***** Rows

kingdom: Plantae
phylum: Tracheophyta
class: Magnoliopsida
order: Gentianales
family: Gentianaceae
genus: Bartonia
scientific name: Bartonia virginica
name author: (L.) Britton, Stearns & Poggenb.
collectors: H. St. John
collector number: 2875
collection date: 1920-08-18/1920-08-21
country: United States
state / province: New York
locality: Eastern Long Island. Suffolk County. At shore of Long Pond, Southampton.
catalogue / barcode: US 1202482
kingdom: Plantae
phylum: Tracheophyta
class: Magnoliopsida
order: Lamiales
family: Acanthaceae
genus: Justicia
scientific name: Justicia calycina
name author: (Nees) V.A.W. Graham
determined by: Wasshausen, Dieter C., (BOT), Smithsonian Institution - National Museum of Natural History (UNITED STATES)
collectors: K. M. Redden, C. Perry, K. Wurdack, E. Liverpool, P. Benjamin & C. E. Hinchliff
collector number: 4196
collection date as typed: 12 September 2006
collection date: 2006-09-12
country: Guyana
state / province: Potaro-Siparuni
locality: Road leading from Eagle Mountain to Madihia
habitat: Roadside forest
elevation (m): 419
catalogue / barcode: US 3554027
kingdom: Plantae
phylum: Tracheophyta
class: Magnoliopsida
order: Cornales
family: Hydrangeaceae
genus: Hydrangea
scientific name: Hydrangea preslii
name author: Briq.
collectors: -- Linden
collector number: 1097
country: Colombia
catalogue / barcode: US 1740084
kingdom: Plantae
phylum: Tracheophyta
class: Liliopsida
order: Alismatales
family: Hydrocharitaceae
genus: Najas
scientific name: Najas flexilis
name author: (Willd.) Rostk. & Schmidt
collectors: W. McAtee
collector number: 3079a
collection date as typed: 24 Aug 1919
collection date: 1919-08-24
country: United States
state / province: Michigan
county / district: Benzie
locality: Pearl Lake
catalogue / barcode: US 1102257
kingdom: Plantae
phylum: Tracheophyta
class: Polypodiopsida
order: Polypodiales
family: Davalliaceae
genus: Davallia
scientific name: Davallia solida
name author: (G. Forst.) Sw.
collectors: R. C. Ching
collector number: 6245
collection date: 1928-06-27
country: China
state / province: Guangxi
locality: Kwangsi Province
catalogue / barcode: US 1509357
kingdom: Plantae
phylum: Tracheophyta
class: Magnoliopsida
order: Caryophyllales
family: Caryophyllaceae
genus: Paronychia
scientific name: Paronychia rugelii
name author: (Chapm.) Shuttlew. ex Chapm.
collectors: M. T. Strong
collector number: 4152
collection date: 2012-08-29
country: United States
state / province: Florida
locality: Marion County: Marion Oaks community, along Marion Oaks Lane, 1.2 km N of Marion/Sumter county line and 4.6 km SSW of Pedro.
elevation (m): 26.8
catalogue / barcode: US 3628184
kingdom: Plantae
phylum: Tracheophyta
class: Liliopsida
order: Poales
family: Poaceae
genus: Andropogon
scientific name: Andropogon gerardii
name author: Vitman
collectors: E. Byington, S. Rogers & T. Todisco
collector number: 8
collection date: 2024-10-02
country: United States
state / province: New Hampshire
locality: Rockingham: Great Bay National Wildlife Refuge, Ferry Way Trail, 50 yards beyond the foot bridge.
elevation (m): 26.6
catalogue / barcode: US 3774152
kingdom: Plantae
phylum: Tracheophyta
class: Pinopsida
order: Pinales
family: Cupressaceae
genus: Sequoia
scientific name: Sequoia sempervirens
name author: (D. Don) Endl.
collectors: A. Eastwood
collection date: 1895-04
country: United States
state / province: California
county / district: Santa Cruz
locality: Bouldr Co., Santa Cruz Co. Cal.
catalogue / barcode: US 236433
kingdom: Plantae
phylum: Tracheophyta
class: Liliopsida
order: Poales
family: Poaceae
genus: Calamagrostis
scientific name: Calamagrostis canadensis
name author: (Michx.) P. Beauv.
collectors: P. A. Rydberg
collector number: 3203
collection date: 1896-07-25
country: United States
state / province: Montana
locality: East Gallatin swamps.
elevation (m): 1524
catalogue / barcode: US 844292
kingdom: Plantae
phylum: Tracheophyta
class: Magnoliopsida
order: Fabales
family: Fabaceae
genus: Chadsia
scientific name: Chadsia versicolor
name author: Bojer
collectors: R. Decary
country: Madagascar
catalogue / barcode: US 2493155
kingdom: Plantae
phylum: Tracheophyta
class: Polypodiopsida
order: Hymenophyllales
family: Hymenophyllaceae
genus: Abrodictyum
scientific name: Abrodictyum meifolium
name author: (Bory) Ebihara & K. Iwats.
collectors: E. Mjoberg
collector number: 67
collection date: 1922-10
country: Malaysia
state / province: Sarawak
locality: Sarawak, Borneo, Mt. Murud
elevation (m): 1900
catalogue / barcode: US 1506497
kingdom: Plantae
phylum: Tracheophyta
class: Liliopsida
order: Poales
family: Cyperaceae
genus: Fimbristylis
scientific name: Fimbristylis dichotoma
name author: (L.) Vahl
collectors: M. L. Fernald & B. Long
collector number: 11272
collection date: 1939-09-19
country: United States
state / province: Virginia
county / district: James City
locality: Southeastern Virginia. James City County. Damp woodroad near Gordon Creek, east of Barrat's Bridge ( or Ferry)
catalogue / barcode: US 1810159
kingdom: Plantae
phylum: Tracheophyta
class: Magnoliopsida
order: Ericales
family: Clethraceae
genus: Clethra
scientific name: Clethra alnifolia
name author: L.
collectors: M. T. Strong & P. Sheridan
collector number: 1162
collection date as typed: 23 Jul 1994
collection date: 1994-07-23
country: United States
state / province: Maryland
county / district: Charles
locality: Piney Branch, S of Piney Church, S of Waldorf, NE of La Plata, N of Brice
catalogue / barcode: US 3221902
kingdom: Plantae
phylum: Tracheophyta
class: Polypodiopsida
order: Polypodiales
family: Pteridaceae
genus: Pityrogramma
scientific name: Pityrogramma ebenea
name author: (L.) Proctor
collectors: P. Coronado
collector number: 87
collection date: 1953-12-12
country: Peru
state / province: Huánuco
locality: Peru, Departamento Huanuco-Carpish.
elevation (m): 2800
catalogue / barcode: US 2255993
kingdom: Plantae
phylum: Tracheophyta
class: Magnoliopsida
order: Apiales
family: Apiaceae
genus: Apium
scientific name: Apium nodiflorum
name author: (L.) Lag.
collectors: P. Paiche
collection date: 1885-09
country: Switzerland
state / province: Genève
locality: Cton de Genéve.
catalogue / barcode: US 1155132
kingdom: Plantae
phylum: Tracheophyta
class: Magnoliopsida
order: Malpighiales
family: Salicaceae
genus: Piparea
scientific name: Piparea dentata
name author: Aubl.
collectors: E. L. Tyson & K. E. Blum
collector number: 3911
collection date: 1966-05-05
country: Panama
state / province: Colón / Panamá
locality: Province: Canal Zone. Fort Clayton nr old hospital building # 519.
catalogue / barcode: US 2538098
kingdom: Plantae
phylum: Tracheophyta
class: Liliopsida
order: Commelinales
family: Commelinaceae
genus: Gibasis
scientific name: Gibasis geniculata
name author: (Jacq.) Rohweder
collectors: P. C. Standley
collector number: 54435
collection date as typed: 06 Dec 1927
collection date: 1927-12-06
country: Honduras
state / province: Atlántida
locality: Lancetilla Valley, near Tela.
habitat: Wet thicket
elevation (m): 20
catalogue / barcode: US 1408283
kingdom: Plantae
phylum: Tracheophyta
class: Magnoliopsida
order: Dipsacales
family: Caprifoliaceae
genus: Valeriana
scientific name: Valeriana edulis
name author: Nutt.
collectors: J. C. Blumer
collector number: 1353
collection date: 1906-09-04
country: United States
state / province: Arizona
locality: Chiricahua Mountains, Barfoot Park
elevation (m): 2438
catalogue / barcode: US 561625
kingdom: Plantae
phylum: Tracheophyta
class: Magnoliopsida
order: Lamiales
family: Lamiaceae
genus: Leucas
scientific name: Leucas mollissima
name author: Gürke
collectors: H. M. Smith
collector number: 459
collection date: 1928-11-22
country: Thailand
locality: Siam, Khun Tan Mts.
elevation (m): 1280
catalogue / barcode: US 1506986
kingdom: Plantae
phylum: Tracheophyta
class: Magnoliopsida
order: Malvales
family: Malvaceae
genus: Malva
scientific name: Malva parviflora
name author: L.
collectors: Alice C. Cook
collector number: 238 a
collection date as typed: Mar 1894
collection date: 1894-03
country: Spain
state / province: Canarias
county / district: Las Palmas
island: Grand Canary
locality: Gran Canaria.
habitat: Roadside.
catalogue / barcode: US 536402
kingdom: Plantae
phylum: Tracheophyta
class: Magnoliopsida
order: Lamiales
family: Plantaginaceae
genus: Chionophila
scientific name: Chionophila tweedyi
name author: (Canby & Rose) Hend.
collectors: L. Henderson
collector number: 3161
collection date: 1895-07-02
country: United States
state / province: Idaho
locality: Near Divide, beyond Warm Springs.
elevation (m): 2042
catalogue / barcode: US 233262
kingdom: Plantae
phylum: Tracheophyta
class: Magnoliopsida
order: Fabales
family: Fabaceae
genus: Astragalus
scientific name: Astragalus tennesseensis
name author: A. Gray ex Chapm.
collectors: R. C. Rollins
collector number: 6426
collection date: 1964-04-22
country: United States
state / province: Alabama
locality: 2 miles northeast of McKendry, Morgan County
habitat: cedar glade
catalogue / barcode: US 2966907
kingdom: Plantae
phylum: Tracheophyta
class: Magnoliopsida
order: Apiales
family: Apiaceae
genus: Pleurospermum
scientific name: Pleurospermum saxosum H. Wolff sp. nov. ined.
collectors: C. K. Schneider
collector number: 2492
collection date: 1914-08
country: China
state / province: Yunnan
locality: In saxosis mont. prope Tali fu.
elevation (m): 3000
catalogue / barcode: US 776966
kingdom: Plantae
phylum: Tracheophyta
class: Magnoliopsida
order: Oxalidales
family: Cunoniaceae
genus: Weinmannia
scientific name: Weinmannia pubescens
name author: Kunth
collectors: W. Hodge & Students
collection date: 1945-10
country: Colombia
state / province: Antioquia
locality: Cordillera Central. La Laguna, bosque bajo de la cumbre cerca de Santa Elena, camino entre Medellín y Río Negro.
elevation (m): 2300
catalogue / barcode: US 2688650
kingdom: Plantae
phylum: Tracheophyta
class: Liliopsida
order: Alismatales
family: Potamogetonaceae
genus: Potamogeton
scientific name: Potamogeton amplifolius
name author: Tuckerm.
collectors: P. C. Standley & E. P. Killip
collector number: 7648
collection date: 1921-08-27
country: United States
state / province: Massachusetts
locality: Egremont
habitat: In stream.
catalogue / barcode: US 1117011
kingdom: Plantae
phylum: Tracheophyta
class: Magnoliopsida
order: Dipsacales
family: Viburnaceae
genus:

**********

• [What is needed]
Reproduce the lines above, unchanged, from the line with "catalogue / barcode: US 3221902" to the line with "genus: Gibasis", including both of those lines.

• [Task response]
catalogue / barcode: US 3221902
kingdom: Plantae
phylum: Tracheophyta
class: Polypodiopsida
order: Polypodiales
family: Pteridaceae
genus: Pityrogramma
scientific name: Pityrogramma ebenea
name author: (L.) Proctor
collectors: P. Coronado
collector number: 87
collection date: 1953-12-12
country: Peru
state / province: Huánuco
locality: Peru, Departamento Huanuco-Carpish.
elevation (m): 2800
catalogue / barcode: US 2255993
kingdom: Plantae
phylum: Tracheophyta
class: Magnoliopsida
order: Apiales
family: Apiaceae
genus: Apium
scientific name: Apium nodiflorum
name author: (L.) Lag.
collectors: P. Paiche
collection date: 1885-09
country: Switzerland
state / province: Genève
locality: Cton de Genéve.
catalogue / barcode: US 1155132
kingdom: Plantae
phylum: Tracheophyta
class: Magnoliopsida
order: Malpighiales
family: Salicaceae
genus: Piparea
scientific name: Piparea dentata
name author: Aubl.
collectors: E. L. Tyson & K. E. Blum
collector number: 3911
collection date: 1966-05-05
country: Panama
state / province: Colón / Panamá
locality: Province: Canal Zone. Fort Clayton nr old hospital building # 519.
catalogue / barcode: US 2538098
kingdom: Plantae
phylum: Tracheophyta
class: Liliopsida
order: Commelinales
family: Commelinaceae
genus: Gibasis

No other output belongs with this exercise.